Newswise — CLEVELAND — The National Prion Disease Pathology Surveillance Center (NPDPSC) at Case Western Reserve University will receive up to $20 million in a renewed grant from the Centers for Disease Control and Prevention (CDC) to better understand the hows and whys of prion diseases – degenerative brain conditions found in both humans and animals – are evolving and spreading.

The five-year grant period began this month and will allow the center to continue research and diagnostic activities related to prion diseases.

Prion diseases are different from other communicable diseases caused by viruses or bacteria. They develop when normal prion proteins in the brain change shape and clump together, damaging nerve cells. The damage results in small spongy holes in the brain tissue.
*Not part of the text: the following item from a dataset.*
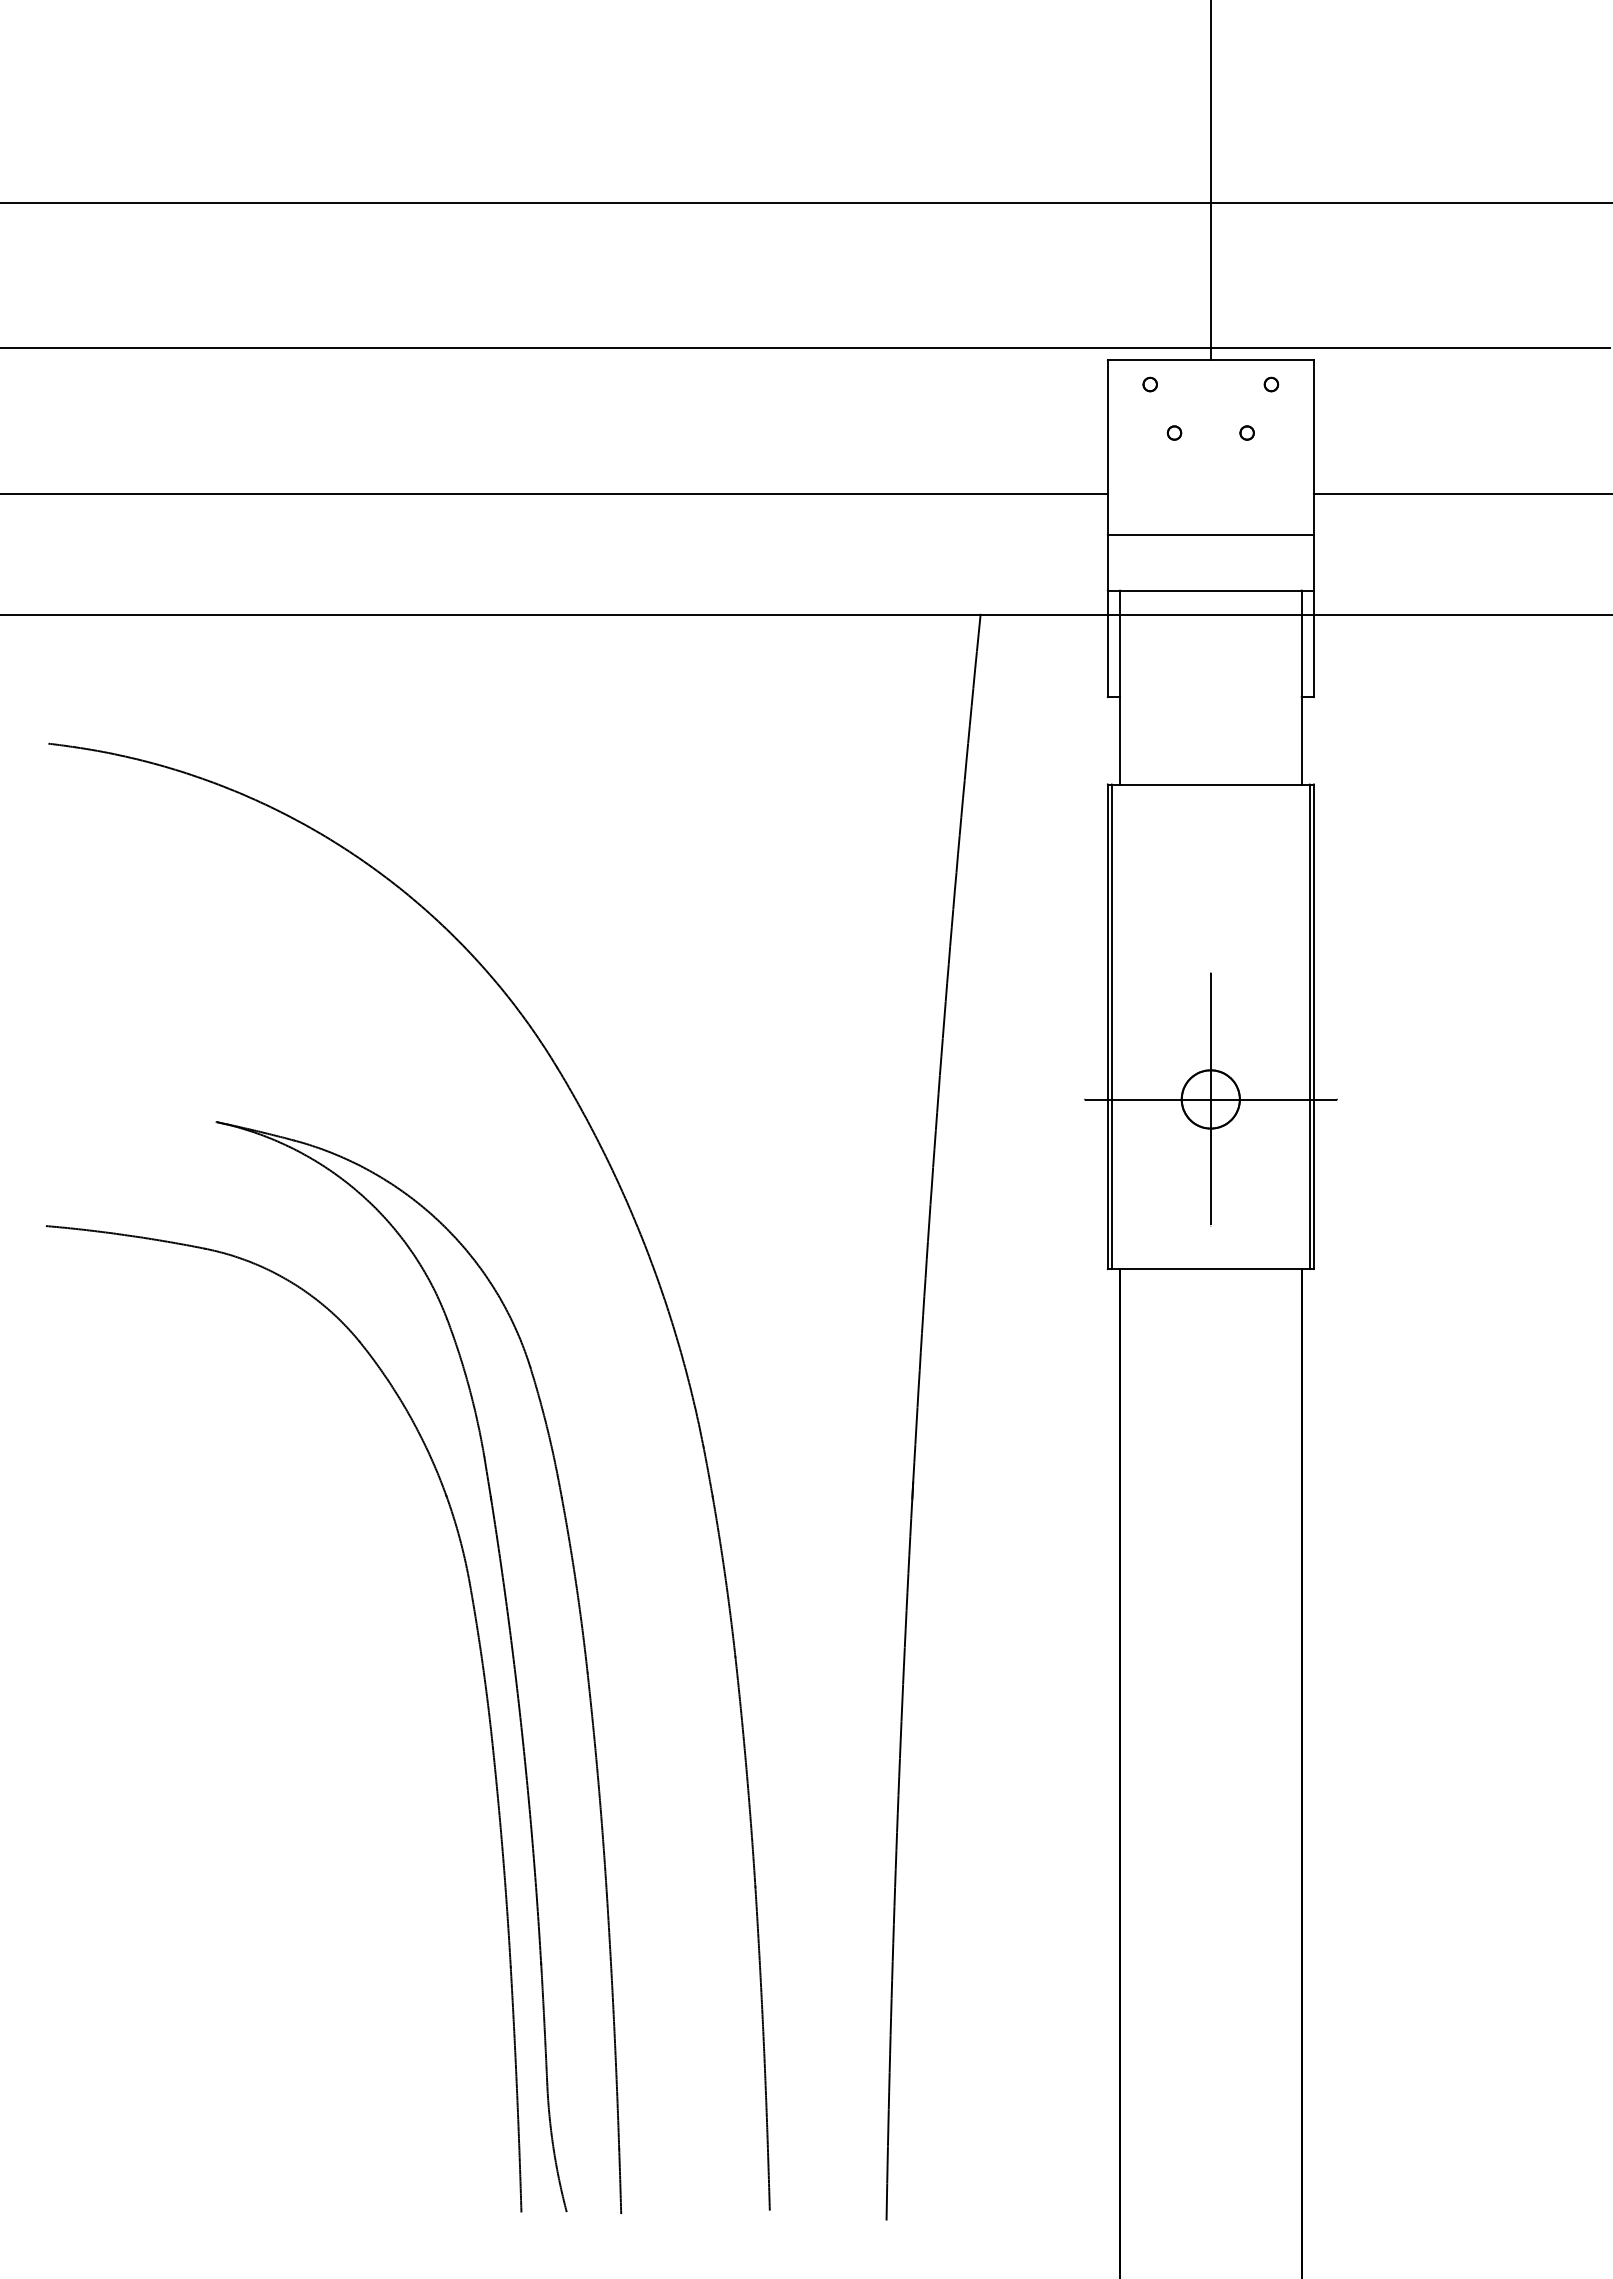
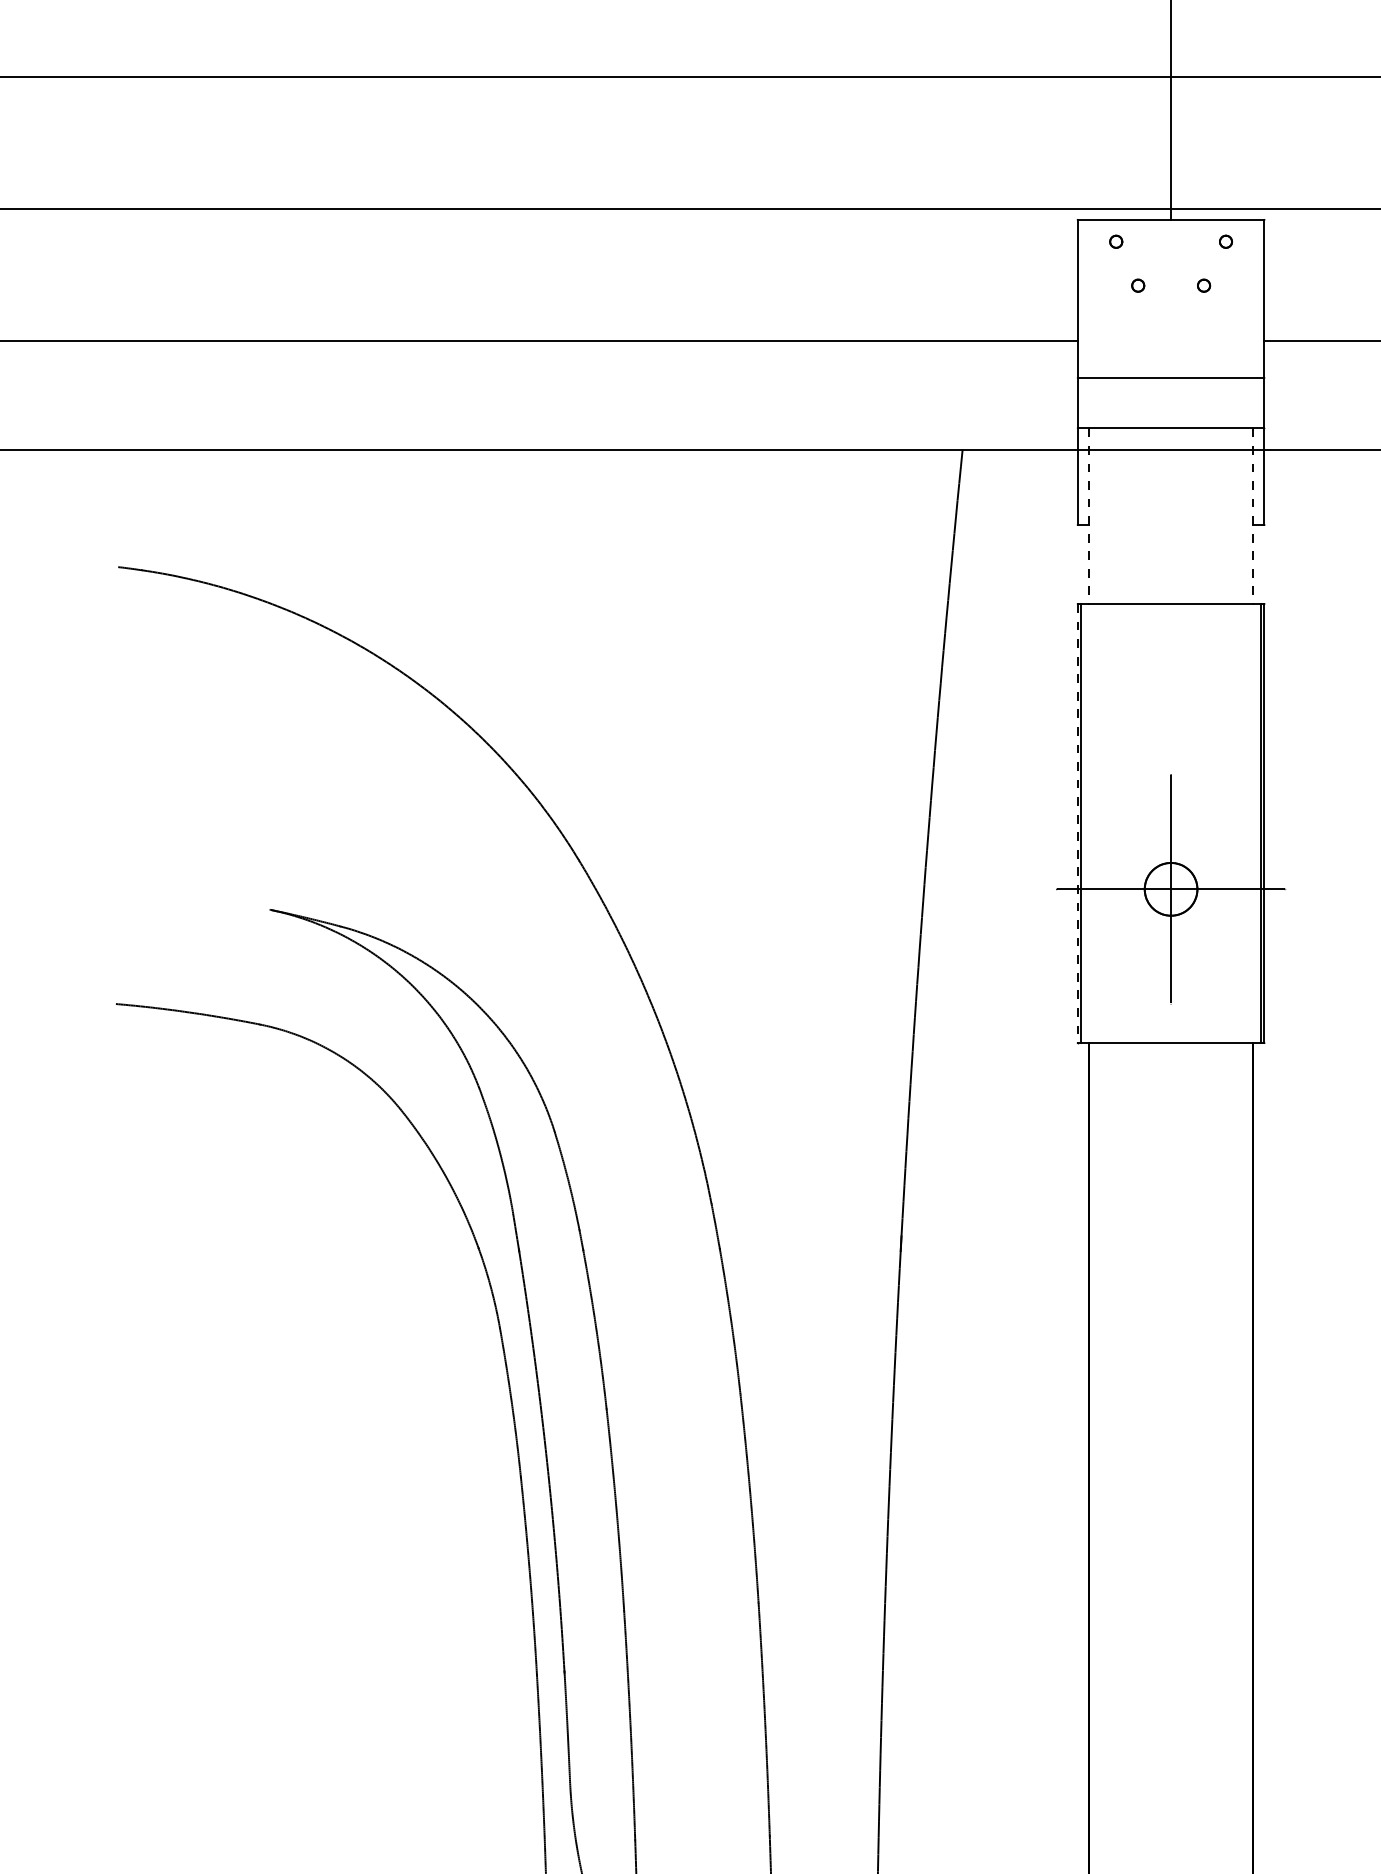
line: (1120, 687) -> (1089, 516), solid -> dashed
line: (1301, 687) -> (1253, 516), solid -> dashed
line: (1107, 1027) -> (1077, 824), solid -> dashed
There is no known cure for these disorders, which rapidly hasten death.

The first of its kind in the US

The NPDPSC is the only center of its kind in the U.S. and coordinates autopsies and neuropathology examinations of suspected prion disease cases from across the country, said Brian Appleby, director of the NPDPSC and the center’s principal investigator. Local autopsies are performed on site, and other cases are performed elsewhere through a network of providers coordinated by the NPDPSC. The Surveillance Center was originally established in 1997 at Case Western Reserve University’s Division of Neuropathology by Pierluigi Gambetti.

“The NPDPSC collects tissue samples and clinical information from prion disease cases to track its occurrence and investigate possible cases where these diseases have been acquired from other people or animals, such as chronic wasting disease transmitted from deer to humans. The additional grant money will allow us to continue surveillance and monitoring for emerging zoonotic prion diseases,” said Appleby.

“The center also operates a national clinical reference laboratory for prion disease and performs cerebrospinal fluid testing. CDC funding is key to setting up brain tissue testing and the use of a relatively new diagnostic test called RT-QuIC (real time quaking induced conversion), which has revolutionized the way the disease is clinically diagnosed. We are pleased to receive this grant renewal to continue this important research.”

Prion diseases unlike other brain conditions

Human prion diseases include Creutzfeldt-Jakob disease, Gerstmann-Straussler-Scheinker syndrome, and fatal familial insomnia. Animal prion diseases consist of bovine spongiform encephalopathy, commonly known as “mad cow disease”, chronic wasting disease in deer, and scrapie in sheep and goats.

Symptoms of prion diseases in humans include memory loss, difficulty speaking and walking, and behavioral changes—symptoms that closely resemble Alzheimer’s disease and other dementias, making the condition difficult to diagnose.

Prion diseases in humans can be acquired through contaminated food or contact with infected medical equipment, inherited by mutations in the PRNP gene that encodes prion proteins, or sporadically when prion proteins fold abnormally for an unknown reason.

The most common form of prion disease in humans, Creutzfeldt-Jakob disease, was responsible for more than 500 deaths in 2020, according to the CDC.